The media landscape is changing. This is not breaking news: anyone who works in the PR or media industry knows this. But while this is true, and as we move towards a world in which businesses of all types and sizes are becoming their own publisher, certain habits die hard – habits like considering a cover story in The Wall Street Journal to be the ultimate PR accomplishment.
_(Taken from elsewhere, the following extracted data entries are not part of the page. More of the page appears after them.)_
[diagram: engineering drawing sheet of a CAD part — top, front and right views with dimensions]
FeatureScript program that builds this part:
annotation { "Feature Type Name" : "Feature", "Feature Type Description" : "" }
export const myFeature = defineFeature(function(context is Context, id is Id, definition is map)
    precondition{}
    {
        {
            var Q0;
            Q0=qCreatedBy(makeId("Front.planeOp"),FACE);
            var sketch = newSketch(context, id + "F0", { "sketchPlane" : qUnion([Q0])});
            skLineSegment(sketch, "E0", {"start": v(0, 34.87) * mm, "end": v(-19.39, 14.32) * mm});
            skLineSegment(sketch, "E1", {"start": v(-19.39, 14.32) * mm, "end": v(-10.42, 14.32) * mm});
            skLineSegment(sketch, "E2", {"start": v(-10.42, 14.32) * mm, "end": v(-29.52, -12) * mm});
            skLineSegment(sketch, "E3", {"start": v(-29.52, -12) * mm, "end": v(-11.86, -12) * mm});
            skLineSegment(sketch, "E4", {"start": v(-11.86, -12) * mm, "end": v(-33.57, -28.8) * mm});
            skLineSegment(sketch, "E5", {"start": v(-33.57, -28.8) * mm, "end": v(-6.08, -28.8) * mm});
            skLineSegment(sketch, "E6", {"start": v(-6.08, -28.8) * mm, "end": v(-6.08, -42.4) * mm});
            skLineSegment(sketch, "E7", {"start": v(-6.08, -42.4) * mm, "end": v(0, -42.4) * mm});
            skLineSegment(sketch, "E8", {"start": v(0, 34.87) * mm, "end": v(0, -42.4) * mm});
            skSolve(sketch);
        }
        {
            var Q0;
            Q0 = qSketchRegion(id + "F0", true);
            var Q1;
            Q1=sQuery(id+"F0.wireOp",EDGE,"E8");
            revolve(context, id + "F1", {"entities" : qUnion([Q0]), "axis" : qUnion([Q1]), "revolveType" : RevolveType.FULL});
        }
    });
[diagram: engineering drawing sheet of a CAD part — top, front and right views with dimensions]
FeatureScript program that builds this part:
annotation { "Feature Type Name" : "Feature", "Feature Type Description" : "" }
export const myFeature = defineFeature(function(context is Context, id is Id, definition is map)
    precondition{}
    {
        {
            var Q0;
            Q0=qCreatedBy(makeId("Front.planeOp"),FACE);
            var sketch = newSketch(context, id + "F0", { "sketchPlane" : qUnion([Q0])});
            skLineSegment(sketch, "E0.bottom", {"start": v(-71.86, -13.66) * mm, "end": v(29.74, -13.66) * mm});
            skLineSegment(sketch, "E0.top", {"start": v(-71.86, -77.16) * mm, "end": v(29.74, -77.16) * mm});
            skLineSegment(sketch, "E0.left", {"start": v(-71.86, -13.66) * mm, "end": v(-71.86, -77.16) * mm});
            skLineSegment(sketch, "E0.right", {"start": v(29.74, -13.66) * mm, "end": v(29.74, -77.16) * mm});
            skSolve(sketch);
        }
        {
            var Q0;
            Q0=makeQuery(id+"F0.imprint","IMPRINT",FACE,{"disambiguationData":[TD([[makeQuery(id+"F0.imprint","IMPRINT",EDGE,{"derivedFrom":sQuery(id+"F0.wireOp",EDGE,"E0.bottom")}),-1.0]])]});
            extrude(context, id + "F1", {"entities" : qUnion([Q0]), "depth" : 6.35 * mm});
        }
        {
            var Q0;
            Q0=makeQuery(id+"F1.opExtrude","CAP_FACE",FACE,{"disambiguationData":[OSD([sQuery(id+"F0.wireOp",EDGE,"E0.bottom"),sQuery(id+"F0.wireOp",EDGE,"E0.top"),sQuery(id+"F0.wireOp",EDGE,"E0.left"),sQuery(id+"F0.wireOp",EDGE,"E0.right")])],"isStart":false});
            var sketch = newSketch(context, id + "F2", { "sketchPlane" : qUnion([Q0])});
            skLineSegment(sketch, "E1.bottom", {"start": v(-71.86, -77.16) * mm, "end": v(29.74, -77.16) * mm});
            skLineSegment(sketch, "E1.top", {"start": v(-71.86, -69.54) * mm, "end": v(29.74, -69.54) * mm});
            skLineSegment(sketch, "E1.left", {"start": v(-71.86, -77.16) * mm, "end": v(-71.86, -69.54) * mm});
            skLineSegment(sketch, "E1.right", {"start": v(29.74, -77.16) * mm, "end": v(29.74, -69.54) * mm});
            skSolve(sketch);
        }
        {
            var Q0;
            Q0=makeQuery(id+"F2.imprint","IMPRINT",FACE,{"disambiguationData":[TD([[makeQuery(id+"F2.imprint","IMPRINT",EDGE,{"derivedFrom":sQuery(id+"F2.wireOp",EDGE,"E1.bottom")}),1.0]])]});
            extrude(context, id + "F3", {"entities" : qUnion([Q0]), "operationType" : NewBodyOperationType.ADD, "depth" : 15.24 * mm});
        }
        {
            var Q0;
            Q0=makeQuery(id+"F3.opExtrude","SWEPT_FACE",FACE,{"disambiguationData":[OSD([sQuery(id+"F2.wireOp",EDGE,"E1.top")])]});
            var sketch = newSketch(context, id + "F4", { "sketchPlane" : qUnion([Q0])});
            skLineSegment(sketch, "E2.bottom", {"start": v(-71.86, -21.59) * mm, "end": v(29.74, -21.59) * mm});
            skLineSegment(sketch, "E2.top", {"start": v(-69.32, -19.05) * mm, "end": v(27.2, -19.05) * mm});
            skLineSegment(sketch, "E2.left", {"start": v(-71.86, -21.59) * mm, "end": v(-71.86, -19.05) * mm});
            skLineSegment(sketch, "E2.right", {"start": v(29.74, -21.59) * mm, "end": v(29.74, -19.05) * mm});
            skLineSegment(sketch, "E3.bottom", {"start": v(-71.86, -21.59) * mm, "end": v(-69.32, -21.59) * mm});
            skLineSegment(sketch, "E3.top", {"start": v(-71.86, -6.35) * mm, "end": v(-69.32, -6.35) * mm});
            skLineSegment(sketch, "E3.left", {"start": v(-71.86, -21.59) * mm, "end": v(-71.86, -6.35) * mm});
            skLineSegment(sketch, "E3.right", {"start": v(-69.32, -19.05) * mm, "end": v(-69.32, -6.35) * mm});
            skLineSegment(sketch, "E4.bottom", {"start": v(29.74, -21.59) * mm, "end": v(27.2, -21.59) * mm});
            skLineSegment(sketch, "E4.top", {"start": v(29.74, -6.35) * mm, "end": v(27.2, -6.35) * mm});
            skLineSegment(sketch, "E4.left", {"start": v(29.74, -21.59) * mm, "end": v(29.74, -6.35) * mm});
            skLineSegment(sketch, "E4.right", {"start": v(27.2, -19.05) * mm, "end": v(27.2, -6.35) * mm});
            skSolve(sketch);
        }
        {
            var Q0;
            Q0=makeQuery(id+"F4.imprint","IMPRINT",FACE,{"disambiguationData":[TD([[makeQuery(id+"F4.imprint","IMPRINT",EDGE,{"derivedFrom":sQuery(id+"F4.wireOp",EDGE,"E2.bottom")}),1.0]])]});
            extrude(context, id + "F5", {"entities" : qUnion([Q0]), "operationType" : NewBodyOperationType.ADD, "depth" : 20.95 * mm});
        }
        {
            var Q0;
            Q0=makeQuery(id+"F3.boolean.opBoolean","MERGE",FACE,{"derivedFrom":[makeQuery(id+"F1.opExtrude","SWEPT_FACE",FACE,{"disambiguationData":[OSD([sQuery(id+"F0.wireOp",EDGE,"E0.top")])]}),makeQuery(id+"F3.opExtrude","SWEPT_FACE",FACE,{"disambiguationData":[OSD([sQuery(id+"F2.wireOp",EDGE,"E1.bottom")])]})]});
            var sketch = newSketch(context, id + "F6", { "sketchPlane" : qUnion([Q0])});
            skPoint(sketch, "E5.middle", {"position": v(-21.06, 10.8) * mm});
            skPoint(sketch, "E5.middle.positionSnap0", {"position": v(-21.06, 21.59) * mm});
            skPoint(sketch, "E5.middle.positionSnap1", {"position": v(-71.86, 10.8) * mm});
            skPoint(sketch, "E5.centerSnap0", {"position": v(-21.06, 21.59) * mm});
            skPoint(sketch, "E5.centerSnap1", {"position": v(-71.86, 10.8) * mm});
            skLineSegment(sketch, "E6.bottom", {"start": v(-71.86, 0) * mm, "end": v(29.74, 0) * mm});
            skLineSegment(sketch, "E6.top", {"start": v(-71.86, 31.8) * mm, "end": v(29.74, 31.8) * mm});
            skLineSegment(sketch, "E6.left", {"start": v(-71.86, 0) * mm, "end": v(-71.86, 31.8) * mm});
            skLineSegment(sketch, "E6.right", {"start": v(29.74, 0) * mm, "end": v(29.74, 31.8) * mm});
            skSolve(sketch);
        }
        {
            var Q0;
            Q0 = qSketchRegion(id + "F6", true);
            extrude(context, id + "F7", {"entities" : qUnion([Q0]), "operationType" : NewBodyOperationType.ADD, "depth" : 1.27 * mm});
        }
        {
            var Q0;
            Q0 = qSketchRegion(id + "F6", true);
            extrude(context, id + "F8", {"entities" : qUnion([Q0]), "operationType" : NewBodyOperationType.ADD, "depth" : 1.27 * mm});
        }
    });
It’s easy to understand how that habit formed: many top-level executives read The Wall Street Journal on a daily basis, and therefore they want their PR departments (and the agencies they work with) to land that prized coverage. As a result, PR pros have been conditioned to put marquee business press coverage on a pedestal. And look, this can be warranted! Perhaps your clients’ prospective customers are just like your clients’ CEOs and do read the WSJ every day – in which case coverage in the Journal is PR gold. But the likelihood is that just like most of us, the folks your clients are trying to reach are consuming content and information that influences their buying decisions in a huge variety of ways – including through social media.
Want evidence of how the landscape has changed? As of October 2014, The Wall Street Journal had a daily circulation of almost 2.3 million readers. Meanwhile, BuzzFeed draws 200 million readers each month, and 18.5 billion impressions through Facebook, Twitter and Pinterest. Turns out that many people would prefer to debate the color of a dress than dissect the growth potential of tech companies – and you and your clients need to adapt accordingly.
Again, a marquee piece of business press coverage can be hugely valuable, but if you’re not questioning why it might not be the best fit for your clients’ needs, you haven’t adjusted to the new media landscape – and might be leaving some huge PR opportunities on the table.